Give back all the records exactly, keeping every line whole.

| RECORDS FOR THE EXERCISE |

========================================

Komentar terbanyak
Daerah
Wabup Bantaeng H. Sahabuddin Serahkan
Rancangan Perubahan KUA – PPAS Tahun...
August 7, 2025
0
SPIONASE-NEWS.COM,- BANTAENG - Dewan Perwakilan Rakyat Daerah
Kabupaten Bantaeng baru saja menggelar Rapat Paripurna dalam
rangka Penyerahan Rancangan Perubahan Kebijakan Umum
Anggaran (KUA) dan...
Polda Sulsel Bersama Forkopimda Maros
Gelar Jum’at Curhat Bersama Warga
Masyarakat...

========================================

| COMPLETED EXERCISE |
Komentar terbanyak
Daerah
Wabup Bantaeng H. Sahabuddin Serahkan
Rancangan Perubahan KUA – PPAS Tahun...
August 7, 2025
0
SPIONASE-NEWS.COM,- BANTAENG - Dewan Perwakilan Rakyat Daerah
Kabupaten Bantaeng baru saja menggelar Rapat Paripurna dalam
rangka Penyerahan Rancangan Perubahan Kebijakan Umum
Anggaran (KUA) dan...
Polda Sulsel Bersama Forkopimda Maros
Gelar Jum’at Curhat Bersama Warga
Masyarakat...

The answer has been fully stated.